▶ [TASK BRIEF]
Rewrite the lines below, substituting "segment" for "slice" and changing nothing else, and leave the pictures out.

▶ [DATA FOR ANALYSIS]

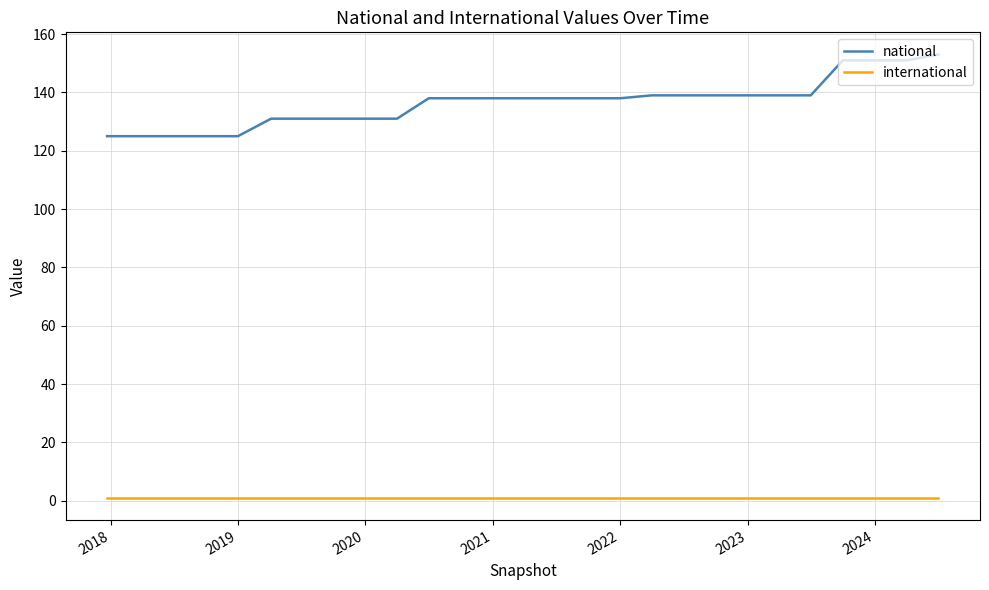

What is the lowest value of the national series?

125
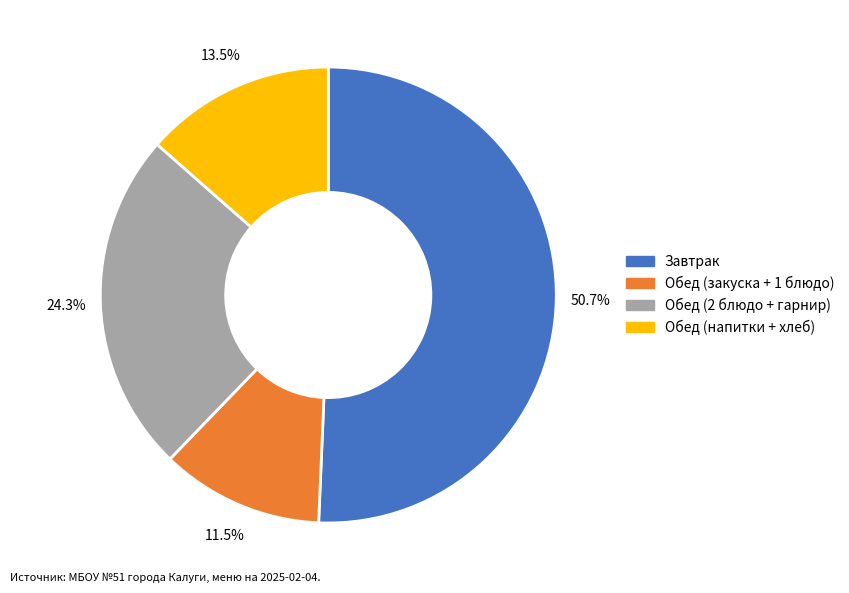

Is there a majority slice in this chart?

Yes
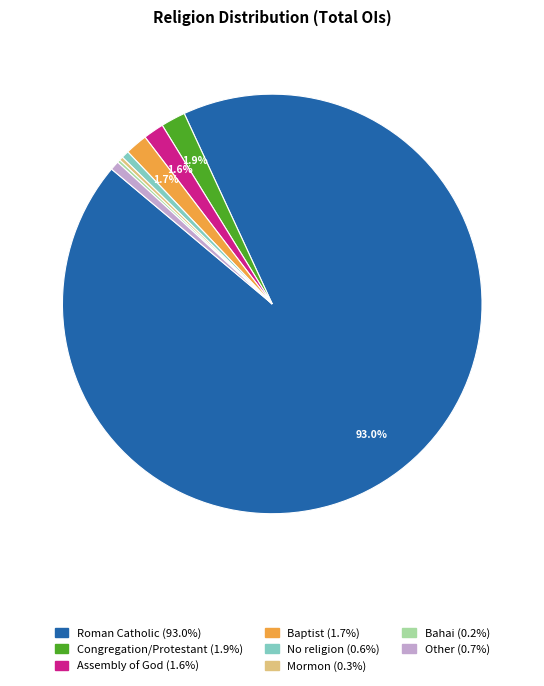

What is the largest slice in the pie chart?

Roman Catholic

▶ [RESPONSE TO THE TASK]
What is the lowest value of the national series?

125

Is there a majority segment in this chart?

Yes

What is the largest segment in the pie chart?

Roman Catholic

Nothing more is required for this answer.